(Saved data entries)
● ● ● ●
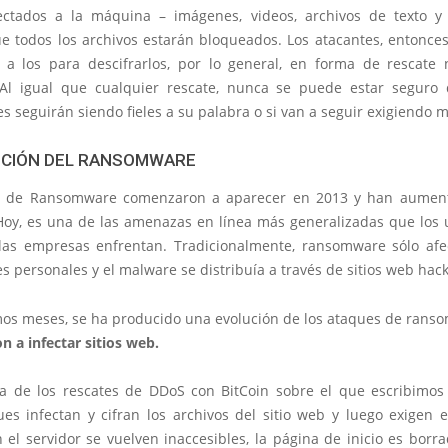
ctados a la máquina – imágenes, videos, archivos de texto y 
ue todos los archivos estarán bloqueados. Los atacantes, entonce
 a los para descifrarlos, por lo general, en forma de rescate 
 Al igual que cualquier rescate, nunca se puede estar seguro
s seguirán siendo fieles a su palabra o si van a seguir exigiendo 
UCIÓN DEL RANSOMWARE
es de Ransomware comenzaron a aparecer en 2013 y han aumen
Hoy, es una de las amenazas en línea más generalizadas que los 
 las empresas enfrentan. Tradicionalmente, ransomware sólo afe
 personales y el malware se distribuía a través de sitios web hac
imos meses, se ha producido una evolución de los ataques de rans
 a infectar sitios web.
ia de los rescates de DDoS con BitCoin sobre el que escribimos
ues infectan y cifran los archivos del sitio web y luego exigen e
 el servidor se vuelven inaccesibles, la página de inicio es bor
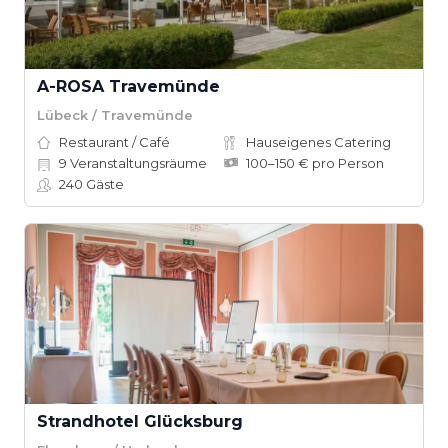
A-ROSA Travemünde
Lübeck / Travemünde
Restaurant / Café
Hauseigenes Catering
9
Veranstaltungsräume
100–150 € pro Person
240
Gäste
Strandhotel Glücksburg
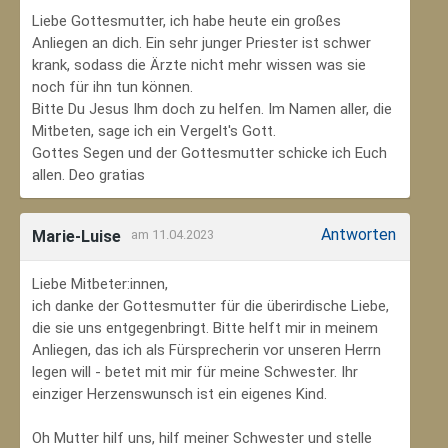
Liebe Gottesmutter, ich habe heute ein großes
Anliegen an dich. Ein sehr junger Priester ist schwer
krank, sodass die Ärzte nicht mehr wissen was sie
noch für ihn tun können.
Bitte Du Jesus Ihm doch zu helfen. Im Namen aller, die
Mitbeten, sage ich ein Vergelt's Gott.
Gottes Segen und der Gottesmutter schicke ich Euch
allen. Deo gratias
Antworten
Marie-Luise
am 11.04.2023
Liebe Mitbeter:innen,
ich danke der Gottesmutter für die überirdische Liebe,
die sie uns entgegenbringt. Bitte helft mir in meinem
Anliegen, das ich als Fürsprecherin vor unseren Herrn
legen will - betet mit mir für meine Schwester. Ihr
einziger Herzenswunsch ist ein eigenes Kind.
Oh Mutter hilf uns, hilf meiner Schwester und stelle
● ● ● ●
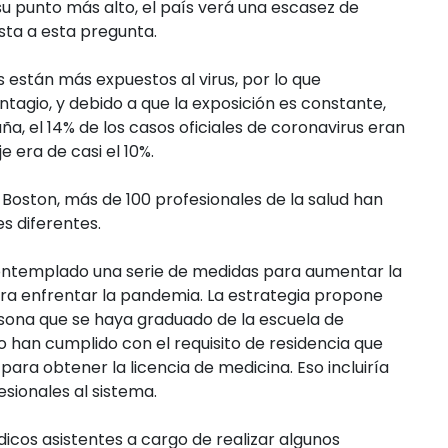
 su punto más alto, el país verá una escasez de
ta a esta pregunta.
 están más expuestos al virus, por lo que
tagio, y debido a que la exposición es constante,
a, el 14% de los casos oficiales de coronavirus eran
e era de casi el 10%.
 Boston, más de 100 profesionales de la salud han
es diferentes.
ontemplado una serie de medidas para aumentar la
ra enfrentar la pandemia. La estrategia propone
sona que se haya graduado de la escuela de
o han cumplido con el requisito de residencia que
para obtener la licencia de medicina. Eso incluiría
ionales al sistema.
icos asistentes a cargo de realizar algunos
● ● ● ●
TASK OBJECTIVE. Your answer should be a single number: the tally of lines in the entries that include the word "Travemünde".

PROBLEM SOLUTION. 2